The committee is right to conclude that the progress being made in deep learning is not progress towards general AI—AI that mimics or surpasses human intelligence. I think myself that there are good logical reasons why this will never happen. Rather, it will be the ubiquity of deep learning and its application to a variety of spheres of social and economic life that will reshape our lives.
Examples are here already. I will not mention too many of them, but a notable one is that a very high proportion of trading on world markets is done purely by algorithms, with no direct human intervention. They are dealing with billions of dollars—it is quite extraordinary. Similarly radical interventions can be traced elsewhere.
In this new global geopolitical race, the UK cannot hope to compete with China or the US on overall investment in AI. As our report makes clear, this country can nevertheless have a pioneering role and should look to advance this further. Active state intervention will be needed in a variety of domains. It is to the Government’s credit that they have recognised this and prompted the creation of a range of new agencies—the Alan Turing Institute, the AI council, the centre for data ethics and innovation and so forth—to which other noble Lords have drawn attention, but how far have these actually progressed?

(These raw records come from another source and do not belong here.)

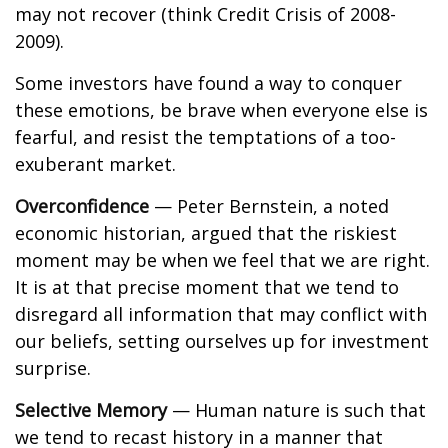
may not recover (think Credit Crisis of 2008-
2009).
Some investors have found a way to conquer
these emotions, be brave when everyone else is
fearful, and resist the temptations of a too-
exuberant market.
Overconfidence
— Peter Bernstein, a noted
economic historian, argued that the riskiest
moment may be when we feel that we are right.
It is at that precise moment that we tend to
disregard all information that may conflict with
our beliefs, setting ourselves up for investment
surprise.
Selective Memory
— Human nature is such that
we tend to recast history in a manner that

We cannot remain static in this swirling world of transformation. We have to guess at possible futures and, at the same time, cope with issues raised by the profound transformations that have already occurred. As the noble Lord, Lord Clement-Jones, has said, the large digital corporations must be brought to heel and more effective control over the use of personal and private data returned to citizens. The huge questions that hang over the role of fake news in destabilising democracy must be urgently addressed. What is being done to co-ordinate a response to this? Have the Government in mind any intervention at national level? This is leading to a crisis of democracy in many countries that is all too visible.
Does the Minister agree that we must actively strive to promote, not just AI, but what some call IA? This relates to the point made by my noble friend Lord Browne about intelligence augmentation rather than artificial intelligence. In other words, we do not want to promote forms of activity and technology where human beings are simply designed out. Nowhere is the principle more crucial than in the design of autonomous weapons. Will the Minister update the House on the progress of DARPA—the Defense Advanced Research Projects Agency; a very nice name—in seeking to create a “glass box” form of autonomous weaponry, in other words one where human beings are kept in the loop? We are in real trouble if weapons escape our direct control. Large passenger planes are already mainly flown by computers and the algorithms embedded in them. Hence the airline joke: “What is the ideal cockpit crew? A pilot and a dog. The pilot is there to feed the dog and the dog is there to bite the pilot if he or she tries to touch anything”. This is not what we want the future of humanity to be.
As a coda, the world champion Ke Jie learned from his losses and became a much better player. He “fundamentally reconsidered” his game. DeepMind responded to this by saying that it was “honoured by his words”, and “also inspired by them”. It added that it must take,
“responsibility for the ethical and social impact of our work”.
As other noble Lords have indicated, we must hold it to this premise.